One night there was much discussion amongst the grown ups at The Laurels over “an evening episode” when Katie had been chased over the fields and into Gypsy Lane by a man. The doctor had been called to examine her and it was only in later life that Meta realised the significance. A cat with magical powers, featured in the first of Meta’s children’s books, was named Tiffany. (Katie Tiffany married bus conductor Richard Reginald Shillito at Oulton church in 1930. They lived in Methley and are believed to have had two children.)
In March 1921 Meta’s parents auctioned off the farm stock including five horses, eight fat bullocks, farm carriages, implements and tools as well as four tons of seed potatoes.
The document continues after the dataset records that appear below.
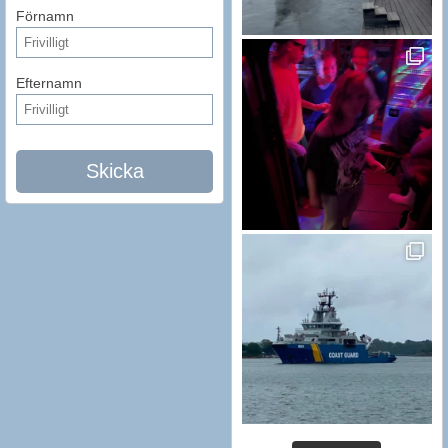
Förnamn
Efternamn
Skicka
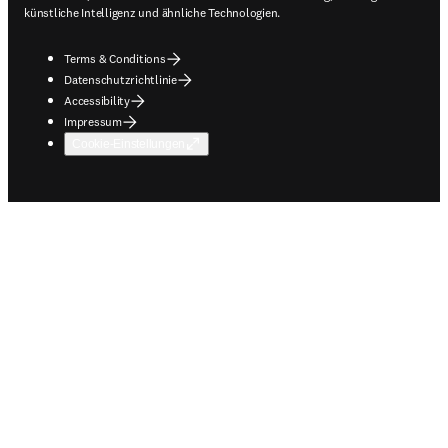
künstliche Intelligenz und ähnliche Technologien.
Terms & Conditions
Datenschutzrichtlinie
Accessibility
Impressum
Cookie-Einstellungen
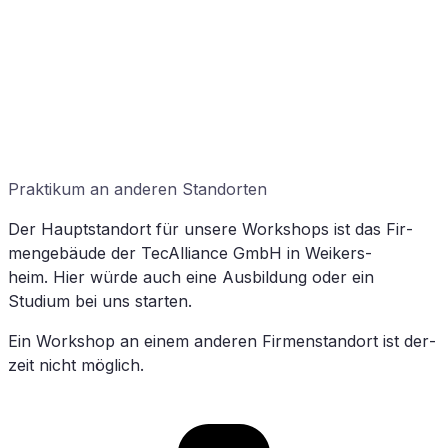
Prak­ti­kum an an­de­ren Standorten
Der Haupt­stand­ort für un­se­re Work­shops ist das Fir­
men­ge­bäu­de der
TecAlliance
GmbH in Wei­kers­
heim.
Hier wür­de auch eine Aus­bil­dung oder ein
Studium bei uns starten.
Ein Work­shop an ei­nem an­de­ren Fir­men­stand­ort ist der­
zeit nicht möglich.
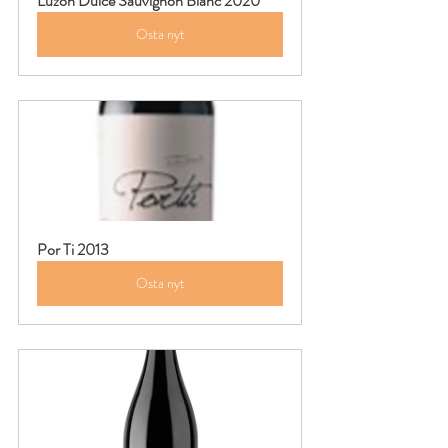
Luzón Dulce Sauvignon Blanc 2020
Osta nyt
Por Ti 2013
Osta nyt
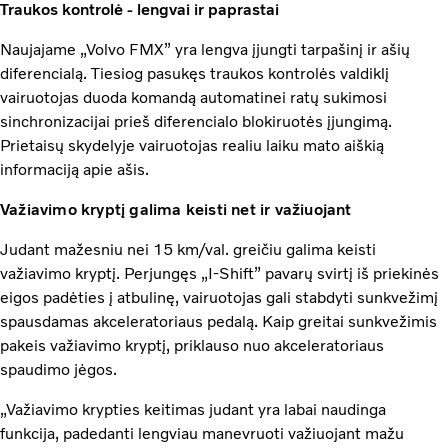
Traukos kontrolė - lengvai ir paprastai
Naujajame „Volvo FMX” yra lengva įjungti tarpašinį ir ašių
diferencialą. Tiesiog pasukęs traukos kontrolės valdiklį
vairuotojas duoda komandą automatinei ratų sukimosi
sinchronizacijai prieš diferencialo blokiruotės įjungimą.
Prietaisų skydelyje vairuotojas realiu laiku mato aiškią
informaciją apie ašis.
Važiavimo kryptį galima keisti net ir važiuojant
Judant mažesniu nei 15 km/val. greičiu galima keisti
važiavimo kryptį. Perjungęs „I-Shift” pavarų svirtį iš priekinės
eigos padėties į atbulinę, vairuotojas gali stabdyti sunkvežimį
spausdamas akceleratoriaus pedalą. Kaip greitai sunkvežimis
pakeis važiavimo kryptį, priklauso nuo akceleratoriaus
spaudimo jėgos.
„Važiavimo krypties keitimas judant yra labai naudinga
funkcija, padedanti lengviau manevruoti važiuojant mažu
The census in June that year listed Marcus Hopkins as “compulsorily” retired, possibly through illness although he didn’t die until 1970. Meta was still living at home and travelling by train to attend Leeds Girls’ High School. A year or so later she went to the University of Manchester. After her parents went back to Northern Ireland later in the 1920s she appears never to have returned to Woodlesford. She has though left behind an engaging memoir of many aspects of the village of her childhood.
This is how she recorded one of the local Christmas traditions from over a century ago when young children were allowed to roam freely. “Waits came in the persons of self-organised groups of village children who sang a couple of verses, then hammered on the back door and chanted:
‘Christmas is coming, geese are getting fat,
Please put a penny in the poor man’s hat,
If you haven’t got a penny, a ha’penny will do,
If you haven’t got a ha’penny, God bless you.’
We kept a stock of pennies and ha’pence, and when those ran out, apples were gladly accepted, probably by the very children who had raided our trees three months before!”